Her fully-alive engagement with each person she encountered, from the taxi driver to the students attending her workshops, was so stunningly rich that it took my breath away every time. How did she do it?By what profound insight was she guided? One day, during a workshop at Mount Madonna, California she revealed her secret:

All the great art, the masterpieces of the ages, the paintings of Rembrandt, Monet and Renoir, the greatest symphonies of Bach and Beethoven, are like droppings in the desert when compared to the artistry of the human body.” -Emilie Conrad, Mount Madonna Workshop, January 16, 1987

At that moment, after my years of trying to bridge the worlds, writing songs, crafting poems, composing dances and improvising pieces at the college level, this was indeed disturbing news. And yet, here was direct access to a depth of creativity I had not touched. I had delved into Emilie?s world and the practice of Continuum, and what was emerging, through my own experience, was a seamlessness between inner and outer: it was a way of living as art, an understanding of the creative process as a biological process and vice versa, the biological process as a creative one.

Now, when I do my morning meditation and movement practice, I often touch something in myself so primal, so viscerally true, that there is no effort or interference in its movement toward expression, which comes, for me, most often as a poem.

Here is an excerpt from the poem “Silent Night”, which I wrote after a practice session in 2005:

“In the black fullness of the night sky

deep silence holds me, wrapping my terror and aloneness,

comforting the despair for worlds town and shattered.

It is thick and substantial and fully felt.

Slowly, very slowly, the morning light begins to soak through the darkness,

like white ink being absorbed by black paper,

dissolving fear, radiating into my bones,

leaving a quiet mystery in its place.”

This process, movement flowing into the creation of art, then folds back on itself, giving me instructions on how to move through life.

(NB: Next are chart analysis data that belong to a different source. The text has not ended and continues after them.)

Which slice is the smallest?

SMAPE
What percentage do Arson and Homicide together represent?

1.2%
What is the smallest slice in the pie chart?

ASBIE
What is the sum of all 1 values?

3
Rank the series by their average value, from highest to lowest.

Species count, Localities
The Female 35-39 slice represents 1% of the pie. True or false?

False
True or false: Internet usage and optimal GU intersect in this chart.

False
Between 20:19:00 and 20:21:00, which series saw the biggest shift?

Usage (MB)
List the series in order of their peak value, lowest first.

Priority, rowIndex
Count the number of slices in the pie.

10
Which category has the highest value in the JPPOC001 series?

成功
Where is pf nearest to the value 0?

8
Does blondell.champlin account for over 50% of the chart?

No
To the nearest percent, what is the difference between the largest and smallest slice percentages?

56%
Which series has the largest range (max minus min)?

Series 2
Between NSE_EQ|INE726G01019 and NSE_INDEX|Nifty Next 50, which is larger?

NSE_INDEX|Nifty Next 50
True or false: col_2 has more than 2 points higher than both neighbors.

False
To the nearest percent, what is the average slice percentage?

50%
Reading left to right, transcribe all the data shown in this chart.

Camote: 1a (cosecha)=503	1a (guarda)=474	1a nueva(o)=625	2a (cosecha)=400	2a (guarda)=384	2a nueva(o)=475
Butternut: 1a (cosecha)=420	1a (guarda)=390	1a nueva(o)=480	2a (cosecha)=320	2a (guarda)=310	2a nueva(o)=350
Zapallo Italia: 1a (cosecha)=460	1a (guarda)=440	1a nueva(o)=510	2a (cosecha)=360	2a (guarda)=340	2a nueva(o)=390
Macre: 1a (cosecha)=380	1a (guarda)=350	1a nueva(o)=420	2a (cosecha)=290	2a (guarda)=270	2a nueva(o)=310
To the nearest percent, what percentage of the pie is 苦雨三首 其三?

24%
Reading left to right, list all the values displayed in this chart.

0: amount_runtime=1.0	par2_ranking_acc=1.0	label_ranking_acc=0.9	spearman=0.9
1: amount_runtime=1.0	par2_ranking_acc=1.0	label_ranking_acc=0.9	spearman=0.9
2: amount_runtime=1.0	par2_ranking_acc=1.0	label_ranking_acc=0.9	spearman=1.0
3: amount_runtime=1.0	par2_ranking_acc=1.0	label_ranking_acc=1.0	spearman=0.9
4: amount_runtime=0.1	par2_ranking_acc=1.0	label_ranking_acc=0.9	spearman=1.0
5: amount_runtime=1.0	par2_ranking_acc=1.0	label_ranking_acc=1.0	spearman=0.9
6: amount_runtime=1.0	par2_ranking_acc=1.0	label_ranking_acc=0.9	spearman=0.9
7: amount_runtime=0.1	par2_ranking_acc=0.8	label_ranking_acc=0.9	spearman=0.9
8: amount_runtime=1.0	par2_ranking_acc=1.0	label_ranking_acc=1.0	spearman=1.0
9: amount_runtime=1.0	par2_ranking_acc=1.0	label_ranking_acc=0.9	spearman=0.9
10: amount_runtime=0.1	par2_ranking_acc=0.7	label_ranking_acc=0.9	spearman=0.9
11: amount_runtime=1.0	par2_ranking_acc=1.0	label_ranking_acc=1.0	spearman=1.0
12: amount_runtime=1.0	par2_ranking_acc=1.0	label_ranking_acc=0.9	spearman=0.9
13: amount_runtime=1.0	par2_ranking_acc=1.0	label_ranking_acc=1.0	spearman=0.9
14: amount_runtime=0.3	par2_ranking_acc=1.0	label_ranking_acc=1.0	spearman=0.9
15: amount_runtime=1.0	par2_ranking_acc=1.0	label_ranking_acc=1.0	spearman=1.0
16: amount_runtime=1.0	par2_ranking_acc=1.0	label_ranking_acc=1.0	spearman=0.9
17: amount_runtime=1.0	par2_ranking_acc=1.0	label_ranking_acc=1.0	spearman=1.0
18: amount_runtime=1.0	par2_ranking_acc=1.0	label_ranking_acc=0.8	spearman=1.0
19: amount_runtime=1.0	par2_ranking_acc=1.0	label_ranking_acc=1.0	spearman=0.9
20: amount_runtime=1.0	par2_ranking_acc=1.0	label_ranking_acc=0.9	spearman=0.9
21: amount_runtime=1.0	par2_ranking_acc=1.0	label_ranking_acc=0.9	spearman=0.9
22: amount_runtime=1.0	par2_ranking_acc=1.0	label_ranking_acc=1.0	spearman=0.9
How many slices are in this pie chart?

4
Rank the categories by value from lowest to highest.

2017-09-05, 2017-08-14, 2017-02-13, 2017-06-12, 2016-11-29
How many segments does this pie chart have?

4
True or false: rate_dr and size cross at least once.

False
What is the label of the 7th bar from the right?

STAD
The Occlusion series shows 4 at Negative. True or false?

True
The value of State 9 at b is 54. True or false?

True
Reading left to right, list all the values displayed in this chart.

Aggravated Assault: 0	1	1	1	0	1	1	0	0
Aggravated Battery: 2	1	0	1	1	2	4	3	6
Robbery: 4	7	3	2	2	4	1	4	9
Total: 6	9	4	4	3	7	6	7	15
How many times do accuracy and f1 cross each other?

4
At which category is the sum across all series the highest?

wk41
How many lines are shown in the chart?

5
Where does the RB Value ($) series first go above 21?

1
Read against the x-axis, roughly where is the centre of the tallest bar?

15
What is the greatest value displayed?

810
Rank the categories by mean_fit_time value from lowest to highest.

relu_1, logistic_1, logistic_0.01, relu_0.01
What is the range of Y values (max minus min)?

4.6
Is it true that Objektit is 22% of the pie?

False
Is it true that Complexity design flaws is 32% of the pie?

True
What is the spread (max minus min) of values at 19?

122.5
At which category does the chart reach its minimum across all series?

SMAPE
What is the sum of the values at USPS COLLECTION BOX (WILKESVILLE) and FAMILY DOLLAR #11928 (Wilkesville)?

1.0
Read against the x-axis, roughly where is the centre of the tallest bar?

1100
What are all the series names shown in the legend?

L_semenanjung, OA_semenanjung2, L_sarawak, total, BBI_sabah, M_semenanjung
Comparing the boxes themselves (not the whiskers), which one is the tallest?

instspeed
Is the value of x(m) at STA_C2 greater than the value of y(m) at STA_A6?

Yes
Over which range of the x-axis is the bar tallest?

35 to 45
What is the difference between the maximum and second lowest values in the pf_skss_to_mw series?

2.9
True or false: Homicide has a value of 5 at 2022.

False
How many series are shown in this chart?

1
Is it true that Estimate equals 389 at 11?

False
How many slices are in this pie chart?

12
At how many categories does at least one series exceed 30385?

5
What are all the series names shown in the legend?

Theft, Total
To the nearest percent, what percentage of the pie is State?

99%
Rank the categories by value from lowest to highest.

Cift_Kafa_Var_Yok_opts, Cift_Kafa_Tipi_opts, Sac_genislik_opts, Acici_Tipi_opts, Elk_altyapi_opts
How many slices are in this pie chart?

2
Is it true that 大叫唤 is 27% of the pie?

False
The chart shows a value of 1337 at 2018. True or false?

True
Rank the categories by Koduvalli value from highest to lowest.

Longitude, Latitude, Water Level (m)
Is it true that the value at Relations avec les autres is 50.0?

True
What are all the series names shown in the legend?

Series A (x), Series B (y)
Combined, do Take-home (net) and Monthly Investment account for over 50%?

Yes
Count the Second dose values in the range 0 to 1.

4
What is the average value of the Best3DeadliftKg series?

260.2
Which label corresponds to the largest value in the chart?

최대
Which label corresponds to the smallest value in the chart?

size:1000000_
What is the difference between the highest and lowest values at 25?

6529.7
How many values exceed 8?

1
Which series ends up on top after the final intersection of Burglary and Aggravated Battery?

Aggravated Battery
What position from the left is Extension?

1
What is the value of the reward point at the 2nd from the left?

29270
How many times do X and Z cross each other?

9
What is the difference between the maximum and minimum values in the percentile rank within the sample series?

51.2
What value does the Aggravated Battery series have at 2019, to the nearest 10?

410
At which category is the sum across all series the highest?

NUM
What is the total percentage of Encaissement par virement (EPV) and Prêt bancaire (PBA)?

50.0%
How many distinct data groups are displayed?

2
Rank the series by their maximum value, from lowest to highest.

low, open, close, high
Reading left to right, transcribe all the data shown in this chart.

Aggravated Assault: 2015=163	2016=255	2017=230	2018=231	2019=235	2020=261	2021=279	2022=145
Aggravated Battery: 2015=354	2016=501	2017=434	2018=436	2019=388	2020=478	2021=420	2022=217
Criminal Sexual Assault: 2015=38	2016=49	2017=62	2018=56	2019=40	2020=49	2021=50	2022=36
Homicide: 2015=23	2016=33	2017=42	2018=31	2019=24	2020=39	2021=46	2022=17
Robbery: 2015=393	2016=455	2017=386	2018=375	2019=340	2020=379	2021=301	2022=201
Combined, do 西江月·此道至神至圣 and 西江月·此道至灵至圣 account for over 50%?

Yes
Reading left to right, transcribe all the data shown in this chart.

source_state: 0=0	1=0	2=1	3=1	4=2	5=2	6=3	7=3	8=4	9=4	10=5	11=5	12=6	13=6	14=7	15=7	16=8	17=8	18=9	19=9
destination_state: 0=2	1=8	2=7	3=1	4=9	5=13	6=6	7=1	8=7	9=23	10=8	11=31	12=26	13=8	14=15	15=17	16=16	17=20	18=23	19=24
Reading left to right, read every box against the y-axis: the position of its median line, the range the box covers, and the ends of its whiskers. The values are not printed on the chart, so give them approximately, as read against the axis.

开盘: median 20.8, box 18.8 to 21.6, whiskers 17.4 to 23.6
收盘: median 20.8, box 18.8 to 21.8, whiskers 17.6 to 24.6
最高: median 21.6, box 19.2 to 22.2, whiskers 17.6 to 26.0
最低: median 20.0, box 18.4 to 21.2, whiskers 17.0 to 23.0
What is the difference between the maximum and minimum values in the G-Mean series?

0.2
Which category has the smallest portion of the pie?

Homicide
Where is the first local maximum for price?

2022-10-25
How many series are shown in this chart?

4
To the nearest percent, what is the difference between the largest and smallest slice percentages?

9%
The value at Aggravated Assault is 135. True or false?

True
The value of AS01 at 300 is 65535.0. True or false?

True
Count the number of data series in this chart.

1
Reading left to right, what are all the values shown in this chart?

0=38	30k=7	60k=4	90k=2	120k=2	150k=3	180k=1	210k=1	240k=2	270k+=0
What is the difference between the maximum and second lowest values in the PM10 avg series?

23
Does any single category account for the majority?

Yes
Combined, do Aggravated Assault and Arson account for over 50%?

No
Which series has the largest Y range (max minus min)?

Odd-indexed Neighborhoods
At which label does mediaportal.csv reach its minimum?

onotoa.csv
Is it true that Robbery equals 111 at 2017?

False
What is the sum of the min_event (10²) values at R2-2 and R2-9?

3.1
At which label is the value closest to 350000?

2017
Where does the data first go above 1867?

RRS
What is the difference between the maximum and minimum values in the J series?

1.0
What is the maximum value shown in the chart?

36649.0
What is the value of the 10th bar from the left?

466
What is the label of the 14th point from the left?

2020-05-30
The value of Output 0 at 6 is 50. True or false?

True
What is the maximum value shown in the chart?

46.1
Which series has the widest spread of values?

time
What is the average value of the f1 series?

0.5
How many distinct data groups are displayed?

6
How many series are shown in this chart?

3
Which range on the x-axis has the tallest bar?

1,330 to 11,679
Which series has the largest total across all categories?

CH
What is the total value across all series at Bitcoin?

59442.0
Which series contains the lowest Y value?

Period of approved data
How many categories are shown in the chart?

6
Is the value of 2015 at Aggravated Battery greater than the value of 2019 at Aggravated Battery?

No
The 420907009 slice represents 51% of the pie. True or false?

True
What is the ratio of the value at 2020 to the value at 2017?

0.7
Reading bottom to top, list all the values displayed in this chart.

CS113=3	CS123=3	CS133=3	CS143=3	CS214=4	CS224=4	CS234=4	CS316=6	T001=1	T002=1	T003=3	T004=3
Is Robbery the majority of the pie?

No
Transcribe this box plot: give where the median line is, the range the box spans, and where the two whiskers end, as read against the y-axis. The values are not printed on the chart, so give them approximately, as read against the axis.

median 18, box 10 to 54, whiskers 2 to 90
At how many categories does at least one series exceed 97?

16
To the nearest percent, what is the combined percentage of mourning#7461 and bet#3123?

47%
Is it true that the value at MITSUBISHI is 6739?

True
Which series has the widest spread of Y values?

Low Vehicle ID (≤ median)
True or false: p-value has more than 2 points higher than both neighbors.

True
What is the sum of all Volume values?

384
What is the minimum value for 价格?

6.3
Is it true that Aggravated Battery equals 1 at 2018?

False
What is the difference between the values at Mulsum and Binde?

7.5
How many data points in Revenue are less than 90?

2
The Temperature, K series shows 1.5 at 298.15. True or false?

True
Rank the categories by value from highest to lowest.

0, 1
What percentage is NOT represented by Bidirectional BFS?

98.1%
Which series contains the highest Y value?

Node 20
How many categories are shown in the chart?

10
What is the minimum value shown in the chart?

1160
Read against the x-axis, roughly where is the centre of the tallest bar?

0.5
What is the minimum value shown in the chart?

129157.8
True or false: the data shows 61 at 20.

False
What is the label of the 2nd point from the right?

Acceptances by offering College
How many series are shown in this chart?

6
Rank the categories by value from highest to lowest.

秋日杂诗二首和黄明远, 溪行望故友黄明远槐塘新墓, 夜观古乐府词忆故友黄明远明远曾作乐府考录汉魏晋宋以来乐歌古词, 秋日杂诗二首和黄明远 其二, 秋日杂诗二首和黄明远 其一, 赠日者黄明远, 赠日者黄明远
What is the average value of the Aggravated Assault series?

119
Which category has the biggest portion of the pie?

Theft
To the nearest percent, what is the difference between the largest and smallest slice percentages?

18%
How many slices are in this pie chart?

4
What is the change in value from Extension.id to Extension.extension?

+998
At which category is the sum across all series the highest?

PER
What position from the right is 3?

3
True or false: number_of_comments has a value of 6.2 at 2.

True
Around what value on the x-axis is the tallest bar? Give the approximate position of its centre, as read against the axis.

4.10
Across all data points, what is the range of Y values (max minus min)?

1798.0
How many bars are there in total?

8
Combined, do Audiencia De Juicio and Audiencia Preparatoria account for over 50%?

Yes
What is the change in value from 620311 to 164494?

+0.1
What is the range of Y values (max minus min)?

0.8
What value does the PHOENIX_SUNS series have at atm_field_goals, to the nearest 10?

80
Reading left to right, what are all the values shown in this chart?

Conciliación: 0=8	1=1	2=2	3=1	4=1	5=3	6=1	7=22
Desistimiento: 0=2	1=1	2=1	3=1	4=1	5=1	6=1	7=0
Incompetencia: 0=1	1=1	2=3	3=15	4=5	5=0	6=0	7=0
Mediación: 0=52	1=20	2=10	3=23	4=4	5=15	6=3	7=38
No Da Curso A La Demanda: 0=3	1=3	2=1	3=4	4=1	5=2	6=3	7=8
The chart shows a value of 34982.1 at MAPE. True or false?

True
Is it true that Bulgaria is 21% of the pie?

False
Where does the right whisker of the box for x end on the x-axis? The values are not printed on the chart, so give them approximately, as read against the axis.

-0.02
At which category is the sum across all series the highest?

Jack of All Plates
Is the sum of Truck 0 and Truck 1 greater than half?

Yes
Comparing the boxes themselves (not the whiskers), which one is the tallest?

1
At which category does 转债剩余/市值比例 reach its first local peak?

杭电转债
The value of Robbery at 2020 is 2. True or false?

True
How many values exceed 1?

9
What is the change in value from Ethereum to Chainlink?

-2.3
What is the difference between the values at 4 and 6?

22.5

So the artistic process becomes a teaching for the movement process and vice versa.

Going into my next dive, I may ask, “Where can I sense this dissolving, radiating quality of which the poem spoke"?” I find it: Ahhh... at the end of the exhalation.

There, in the pause between the breaths, I am compelled by interest, wrapped in curiosity, as my entire organism engages in preparation for the next incoming breath. Radical Hope.

In my practice of Continuum, I can access the organismic experience of the wholeness of life and art as interpenetrating waves, creating a continuous reality between the inner and outer realms of experience.

Emilie conveyed this, simply through how she was, in the world. In the years since Emilie?s passing, I am grateful to Elaine Colandrea for picking up this truth, giving it a place to land and fleshing it out, into Watermark Arts. Those of us honored to be included in the galleries here work in the deep waters of bio-creativity.

May our endeavors beckon to others in the wider sea of life on earth, inspiring them to live a creative life from the inside out.